My bots are a combination of PHP and something else I'm not going to share. They allow me to answer CAPTCHAs via automation and deal with javascript just fine. They are much more capable than your standard bot out there (but also tend to be more buggy due to the much larger code base).

Here's what I would suggest to someone building the next Pligg or WordPress - sites built on PHP and MySQL. Use PHP to generate the field names of all of your forms dynamically.  For example, when the registration page is called create the field names with something like this:
  • $now = md5(date(DATE_RFC822));
  • $usrFld = md5('username' . $now . $my_private_key);
  • $emailFld = md5('email' . $now . $my_private_key);
  • $pwdFld = md5('password' . $now . $my_private_key);
In a hidden field you provide the $now value. Then the field names in the query portion of the POST URL will change every time the form is called up. The field names should be easy to recreate in the page that processes the form entries as well. The field names change every time the page is loaded and based on your private key the dynamically generated names will be almost impossible to guess. This all by itself eliminates most bots as they don't ever bother to do a GET on the form page.

Now if the order of the input fields remains the same each and every time the form is called/generated then a bot could be created (fairly easily) to grab the page and parse the form fields for submission. However, a little CSS trickery could be employed to display the form code in a different order while maintaining the appearance for your users. And honestly having the fields show up in a different order shouldn't be a problem or even really a nuisance for a real person. For something like a registration page; they should really only see the reg page once or a few times anyways.

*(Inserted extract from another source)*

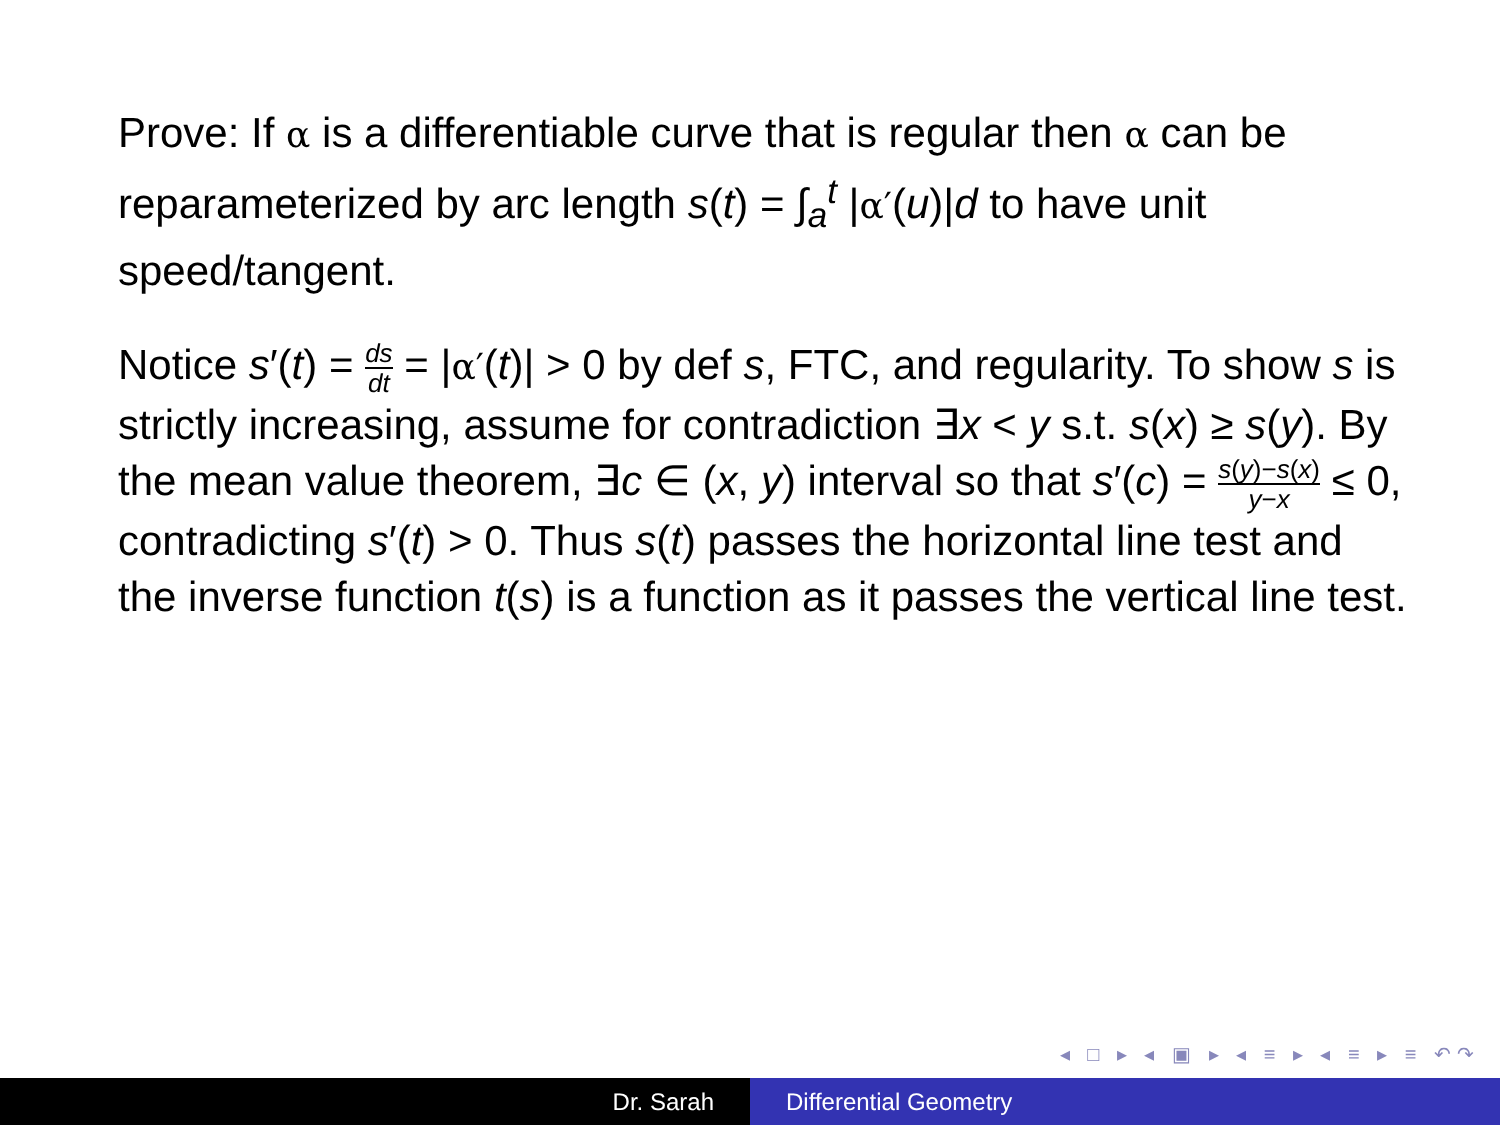Prove: If α is a differentiable curve that is regular then α can be reparameterized by arc length s(t) = ∫<sub>a</sub><sup>t</sup> |α′(u)|d to have unit speed/tangent.
Notice s′(t) = ds dt = |α′(t)| > 0 by def s, FTC, and regularity. To show s is strictly increasing, assume for contradiction ∃x < y s.t. s(x) ≥ s(y). By the mean value theorem, ∃c ∈ (x, y) interval so that s′(c) = s(y)−s(x) y−x ≤ 0, contradicting s′(t) > 0. Thus s(t) passes the horizontal line test and the inverse function t(s) is a function as it passes the vertical line test.
◂ □ ▸ ◂ ▣ ▸ ◂ ≡ ▸ ◂ ≡ ▸ ≡ ↶↷
Dr. Sarah Differential Geometry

These form changes shouldn't hurt the user experience. In fact mostly they should be transparent to a person. However, you've made the coding of a bot significantly more difficult - especially for the lazy hacks out there.

You can eliminate PHP based tools almost entirely by simply adding some javascript that is required to run before the user can submit the form. You may or may not want to do this depending on what your site is and does.

An end to SPAM?

Nope.

Until you remove the profit motive for link building there will always be SPAM both automated and manually done by cheap workers in China and India (or somewhere else when they get too expensive). The only way to remove link building as a profitable venture is to remove it from Google's search algorithm. If you've any of the original papers or even summaries of them then you know that backlinks are the fundamental principle behind Google's search algorithm, Everything is a tweak to that principle.

In the mean time just put up enough hurdles that the SPAMMERs skip your site and pick on someone else's. It's probably the best you can hope for.